Supporters of universal health care are famous for making the “drag on the health care system” argument. When they finally have their way, and America follows Europe’s socialist lead, the health police will be out in force, unchecked, banning all kinds of harmful choices. Liberty will be sacrificed in the name of what’s good for you…whether you like it or not. I’d like to know the numbers: How much of a drag do overweight, inactive people put on the health care system? Will they be banning all fast food? Mandating exercise? The solution to the health care crisis in this country, as is the case in every instance where value is traded for value: Take the government out of the equation. Capitalism, the laws of supply and demand, individual responsibility…these are the solutions. Yet, we continue to move in the opposite direction.
Probably the most troubling thing about the new laws is government’s use of force to ban smoking in privately owned and operated establishments, restaurants and bars. In a free, capitalistic economy decisions about appropriate behavior in a private establishment are made by the owners.
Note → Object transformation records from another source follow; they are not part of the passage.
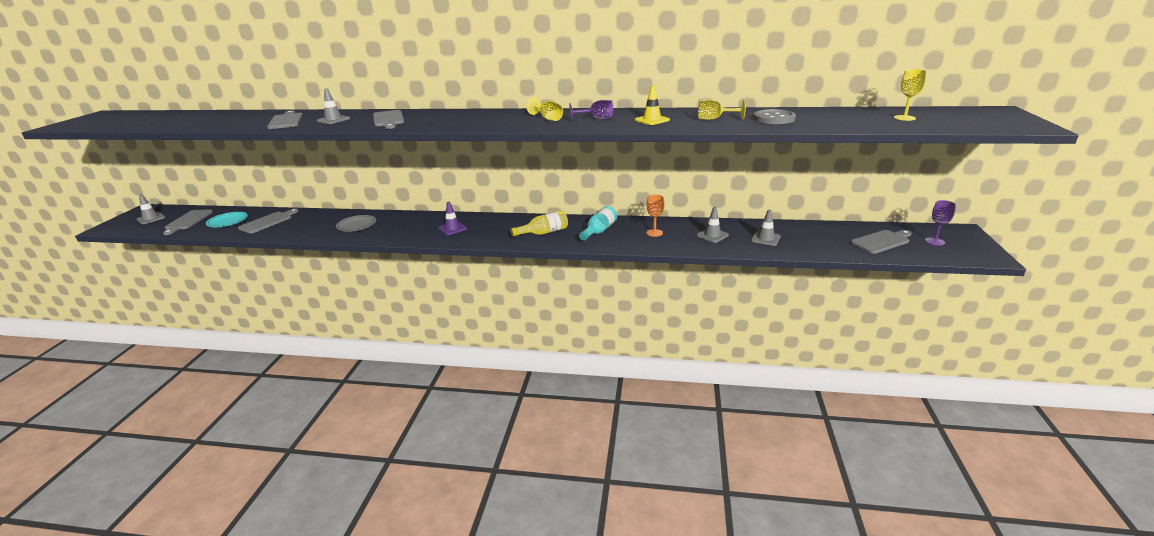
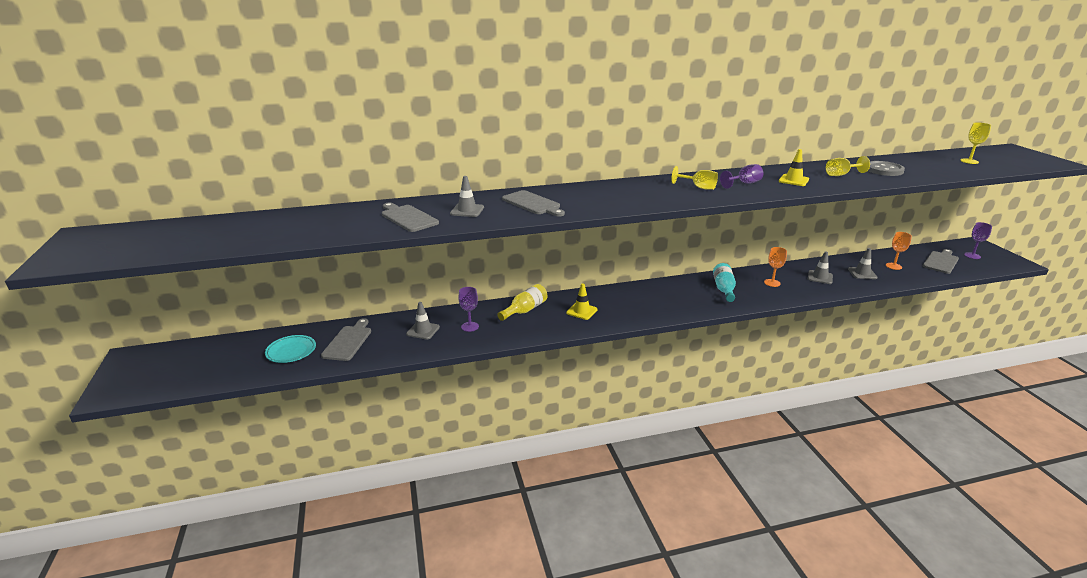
camera: 25 degrees left, 0 degrees up
(151, 218) = (162, 367): grey traffic cone -> grey traffic cone (423, 330)
(188, 221) = (228, 360): grey cutting board -> none
(356, 225) = (470, 326): grey plate -> purple goblet
(452, 228) = (581, 311): purple traffic cone -> yellow traffic cone
(543, 233) = (677, 300): yellow bottle -> yellow bottle (525, 310)
(814, 237) = (893, 266): none -> orange goblet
Rather than the all-inclusive ban we have today, what we should have is restaurants and bars that advertise a non-smoking atmosphere and others that permit smoking. The choice would be left to the owners, those who have the most to gain or lose. No force was ever necessary.
Why do we continue to hand this sort of power over to the politicians? Free people should be permitted to make choices about where they want to go and what they want to do when they go out.